I'm new to differential geometry and reading Lee's book Manifold and Differential Geometry.
In the first chapter, he mentioned the following two maps on $\mathbb{R}^n$:
(1) $id: (x_1,x_2\cdots x_n) \rightarrow (x_1,x_2\cdots x_n)$
(2) $\varphi: (x_1,x_2\cdots x_n) \rightarrow (x_1^3,x_2\cdots x_n)$
Then, $\mathcal{A}_1$= { $(\mathbb{R}^n,id)$ } and $\mathcal{A}_2$= { $(\mathbb{R}^n,\varphi)$ } are two differential structure on $\mathbb{R}^n$, and $\mathcal{M}_1=(\mathbb{R}^n, \mathcal{A}_1)$, $\mathcal{M}_2=(\mathbb{R}^n,\mathcal{A}_2)$ are two manifolds.
It easy to verify that $\mathcal{M}_1$ and $\mathcal{M}_2$ have the same induced topology, the standard topology.

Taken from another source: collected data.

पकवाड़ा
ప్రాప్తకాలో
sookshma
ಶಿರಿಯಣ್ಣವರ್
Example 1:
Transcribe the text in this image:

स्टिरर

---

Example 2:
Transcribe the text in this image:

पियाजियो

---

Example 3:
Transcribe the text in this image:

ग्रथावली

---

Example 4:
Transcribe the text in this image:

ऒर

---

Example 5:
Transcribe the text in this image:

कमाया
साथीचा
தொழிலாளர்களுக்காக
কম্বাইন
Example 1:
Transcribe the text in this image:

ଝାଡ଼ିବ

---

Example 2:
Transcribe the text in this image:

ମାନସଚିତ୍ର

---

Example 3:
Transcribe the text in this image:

$\mathcal{A}_1$ and $\mathcal{A}_2$ are not compatible, for $id\circ \varphi^{-1}:(x_1,x_2\cdots x_n) \rightarrow (x_1^{\frac{1}{3}},x_2\cdots x_n)$ is not differentiable at origin. Therefore, $\mathcal{M}_1$ and $\mathcal{M}_2$ have different differential structure.

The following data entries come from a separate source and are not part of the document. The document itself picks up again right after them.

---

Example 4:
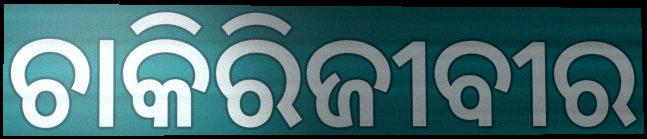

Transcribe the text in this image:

ଚାକିରିଜୀବୀର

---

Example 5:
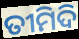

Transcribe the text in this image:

ତୀମିଦି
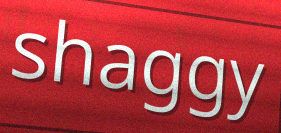
shaggy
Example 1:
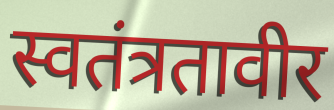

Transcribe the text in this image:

स्वतंत्रतावीर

My question is: are they diffeomorphic?
According to Lee, the author, they are diffeomorphic through $\varphi$ (page 27).
But I don't think $\varphi$ is a diffeomorphism between them because $\varphi^{-1}$ is not differentiable at origin.

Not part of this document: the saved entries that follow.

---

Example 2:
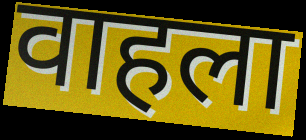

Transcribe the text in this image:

वाहला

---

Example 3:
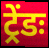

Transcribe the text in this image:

ट्रेंडः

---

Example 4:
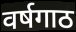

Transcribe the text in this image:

वर्षगाठ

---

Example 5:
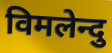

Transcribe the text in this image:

विमलेन्दु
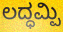
ಲದ್ಧಮ್ಪಿ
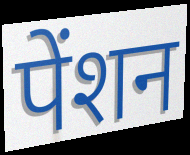
पेंशन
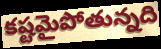
కష్టమైపోతున్నది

So are they not diffeomorphic?
But according the result of Donaldson and Freedman, each $\mathbb{R}^n$ except $n=4$ (with standard topology) only have one diffeomorphism class, so for any $\mathbb{R}^n$ except $\mathbb{R}^4$, $\mathcal{M}_1$ and $\mathcal{M}_2$ are diffeomorphic.
But why?